Find the line containing "Identify the document elements. Format: label text...". Reproduce it and every line after it up to the end of the records, exactly as written.

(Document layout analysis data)

Content starts

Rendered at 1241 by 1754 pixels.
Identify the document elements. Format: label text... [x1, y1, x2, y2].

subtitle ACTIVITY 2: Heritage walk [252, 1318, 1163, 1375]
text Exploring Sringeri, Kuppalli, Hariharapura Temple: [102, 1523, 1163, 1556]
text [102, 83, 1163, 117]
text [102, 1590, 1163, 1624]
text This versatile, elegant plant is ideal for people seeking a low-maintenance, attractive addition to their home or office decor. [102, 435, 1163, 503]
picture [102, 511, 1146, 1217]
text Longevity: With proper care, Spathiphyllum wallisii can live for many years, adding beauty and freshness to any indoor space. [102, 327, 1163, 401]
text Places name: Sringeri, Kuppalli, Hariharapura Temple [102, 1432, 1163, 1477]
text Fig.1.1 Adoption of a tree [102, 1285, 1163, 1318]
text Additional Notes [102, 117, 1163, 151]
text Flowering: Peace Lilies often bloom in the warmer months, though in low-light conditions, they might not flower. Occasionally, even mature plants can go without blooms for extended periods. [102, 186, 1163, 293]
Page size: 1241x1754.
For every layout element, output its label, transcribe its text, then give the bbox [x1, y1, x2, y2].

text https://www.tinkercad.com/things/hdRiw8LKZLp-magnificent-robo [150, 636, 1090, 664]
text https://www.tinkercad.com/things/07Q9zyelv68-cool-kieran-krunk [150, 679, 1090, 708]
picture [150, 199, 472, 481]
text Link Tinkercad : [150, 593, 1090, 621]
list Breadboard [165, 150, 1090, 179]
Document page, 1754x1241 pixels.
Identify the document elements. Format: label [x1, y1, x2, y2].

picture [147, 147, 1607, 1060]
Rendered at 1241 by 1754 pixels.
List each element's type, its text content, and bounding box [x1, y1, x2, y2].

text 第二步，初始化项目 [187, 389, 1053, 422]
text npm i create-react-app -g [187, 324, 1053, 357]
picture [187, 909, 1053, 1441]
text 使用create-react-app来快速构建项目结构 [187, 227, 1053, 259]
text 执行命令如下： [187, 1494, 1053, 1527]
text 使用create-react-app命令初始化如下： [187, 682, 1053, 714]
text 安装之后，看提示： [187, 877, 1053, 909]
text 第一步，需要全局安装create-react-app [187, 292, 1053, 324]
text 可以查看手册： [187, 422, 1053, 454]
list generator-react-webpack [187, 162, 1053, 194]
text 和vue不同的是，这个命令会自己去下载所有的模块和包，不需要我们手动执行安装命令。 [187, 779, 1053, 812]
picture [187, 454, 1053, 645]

Content ends

**Reply**:
Identify the document elements. Format: label text... [x1, y1, x2, y2].

subtitle ACTIVITY 2: Heritage walk [252, 1318, 1163, 1375]
text Exploring Sringeri, Kuppalli, Hariharapura Temple: [102, 1523, 1163, 1556]
text [102, 83, 1163, 117]
text [102, 1590, 1163, 1624]
text This versatile, elegant plant is ideal for people seeking a low-maintenance, attractive addition to their home or office decor. [102, 435, 1163, 503]
picture [102, 511, 1146, 1217]
text Longevity: With proper care, Spathiphyllum wallisii can live for many years, adding beauty and freshness to any indoor space. [102, 327, 1163, 401]
text Places name: Sringeri, Kuppalli, Hariharapura Temple [102, 1432, 1163, 1477]
text Fig.1.1 Adoption of a tree [102, 1285, 1163, 1318]
text Additional Notes [102, 117, 1163, 151]
text Flowering: Peace Lilies often bloom in the warmer months, though in low-light conditions, they might not flower. Occasionally, even mature plants can go without blooms for extended periods. [102, 186, 1163, 293]
Page size: 1241x1754.
For every layout element, output its label, transcribe its text, then give the bbox [x1, y1, x2, y2].

text https://www.tinkercad.com/things/hdRiw8LKZLp-magnificent-robo [150, 636, 1090, 664]
text https://www.tinkercad.com/things/07Q9zyelv68-cool-kieran-krunk [150, 679, 1090, 708]
picture [150, 199, 472, 481]
text Link Tinkercad : [150, 593, 1090, 621]
list Breadboard [165, 150, 1090, 179]
Document page, 1754x1241 pixels.
Identify the document elements. Format: label [x1, y1, x2, y2].

picture [147, 147, 1607, 1060]
Rendered at 1241 by 1754 pixels.
List each element's type, its text content, and bounding box [x1, y1, x2, y2].

text 第二步，初始化项目 [187, 389, 1053, 422]
text npm i create-react-app -g [187, 324, 1053, 357]
picture [187, 909, 1053, 1441]
text 使用create-react-app来快速构建项目结构 [187, 227, 1053, 259]
text 执行命令如下： [187, 1494, 1053, 1527]
text 使用create-react-app命令初始化如下： [187, 682, 1053, 714]
text 安装之后，看提示： [187, 877, 1053, 909]
text 第一步，需要全局安装create-react-app [187, 292, 1053, 324]
text 可以查看手册： [187, 422, 1053, 454]
list generator-react-webpack [187, 162, 1053, 194]
text 和vue不同的是，这个命令会自己去下载所有的模块和包，不需要我们手动执行安装命令。 [187, 779, 1053, 812]
picture [187, 454, 1053, 645]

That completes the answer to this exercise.